Running out of ammo/fuel in combat is a problem for our players. We want to find a solution to that, but it would take a lot of effort to do so. We also want the strategic AI to always enter a battle with enough ammo and fuel for the fight- that's another massive bunch of work.
The campaign's strategic AI has to work hard to get materials where it wants them. It's a bundle of work and added complexity to get NPC fleets to restock ammo and fuel as well.
We had proposed work to make resource dumps (from dead ships) contain ammo and fuel...again, that's more work, more bugs, more testing.
Certain game modes such as story missions, tournament mode, and multiplayer maps should theoretically allow the player to choose the amount of ammo or fuel stocked into their vehicles before the match begins. That's another bundle of work and added complexity we'd like to avoid.
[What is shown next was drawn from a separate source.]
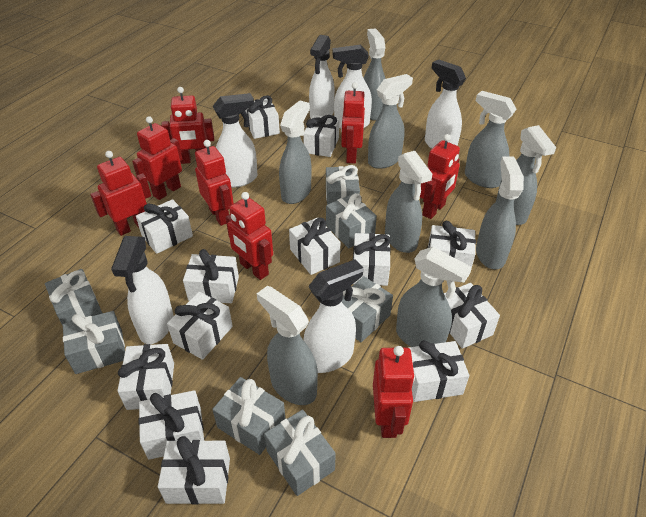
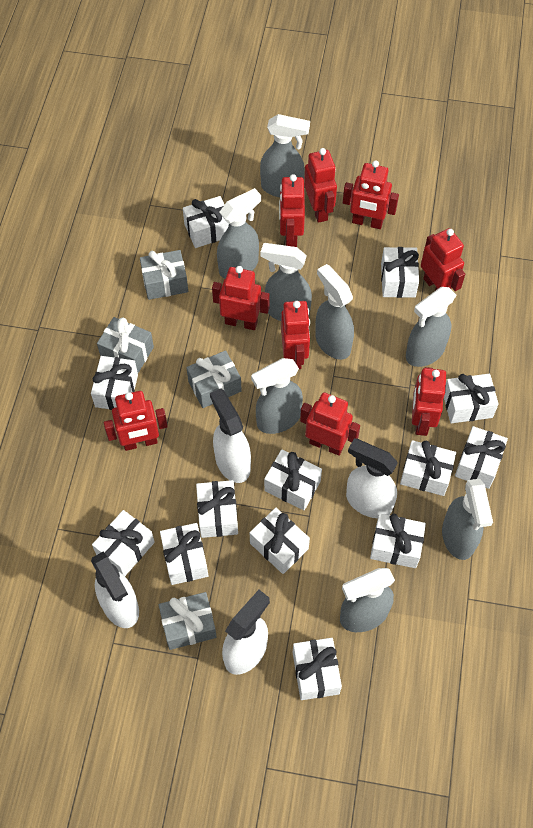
grey gift: [45,269,102,326] [63,311,125,374] [212,377,285,455] [264,409,336,496] [326,165,360,205] [326,193,377,248] [342,276,393,342] = 7 -> [97,317,154,373] [140,250,188,300] [159,592,217,650] [186,350,242,408] = 4
grey spray bottle: [257,286,318,405] [279,101,312,204] [364,28,386,120] [368,74,413,169] [385,151,432,253] [396,247,472,347] [465,91,517,188] [476,156,524,269] [496,125,556,225] = 9 -> [217,188,261,279] [251,358,303,434] [260,114,310,197] [261,243,312,321] [315,264,354,360] [340,568,395,632] [406,287,456,367] [442,479,493,560] = 8
red robot: [90,151,151,236] [132,116,182,200] [161,87,214,164] [195,140,234,226] [226,192,273,280] [341,82,365,164] [373,346,415,438] [420,134,460,219] = 8 -> [104,391,168,451] [212,266,270,330] [279,174,305,247] [281,301,310,369] [300,393,360,456] [304,148,337,223] [343,160,399,229] [412,367,446,436] [421,228,465,291] = 9
white spray bottle: [111,236,173,344] [212,93,258,188] [304,259,363,373] [309,35,335,118] [333,45,372,128] [425,60,466,149] = 6 -> [91,551,139,628] [210,388,251,483] [222,590,270,675] [346,438,398,518] = 4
Currently out of play units on the map can run out of fuel and will still continue to move "for free". It's exploitable and we don't have a solution to that...but if all the different out of play movement calculations are burning material, there will be no avoiding the cost.
The development effort can be much better spent polishing up other features that I actually believe in, rather than flogging the dead horse of logistical complexity in an attempt to make it interesting, approachable and fun for everyone (which I fundamentally don't think it would ever be).
Fundamentally I think that by winding back this feature we tie up a large number of loose ends and it results in a far more finished and enjoyable product.
And what's-more everyone on the development team agrees that we enjoy the game for fighting, looting and creating...not staring blankly at dozens of resource bars trying to figure out who needs to head back for more fuel and how long we need to wait for ammunition to process.
We've also simplified the resource transfer system. "Supply groups" and "Transit Fleets" have been replaced with a simple but comprehensive three-tier system. You can mark a vehicle as a "Creator", a "Cargo" or a "User". Creators fill up Cargos (and Users), Cargos give to Users (up to procurement levels). Users equalise their material with their neighbours, so do Creators, and there are a few handy transfers from Users back to Cargo and Creator to make sure they maintain their procurement levels as well. This system covers 95% of the way people were using the resource system and does it all semi-automatically. This simplification is much more possible now that materials are the only resource, as they invariably just need to flow from the resource zones to the front line, with everyone (Creators and Cargo) keeping what they need and passing the rest on. This new resource system also facilitates the long-range transport of materials from refinery to refinery, which is neat. The system also has an option, for Creator and Cargo types, to set their "supply chain index", so if you want to relay materials from output to output in order to accumulate them at a central location you can set the supply chain index to determine which way along the chain the materials will flow. It's all explained in the game.
Refineries on a force with greater than 1 million materials on it will begin refining the material into 'commodities' that are stored centrally. Commodities (AKA centralised materials) can be added by the player to any vehicle in allied territory, at any time.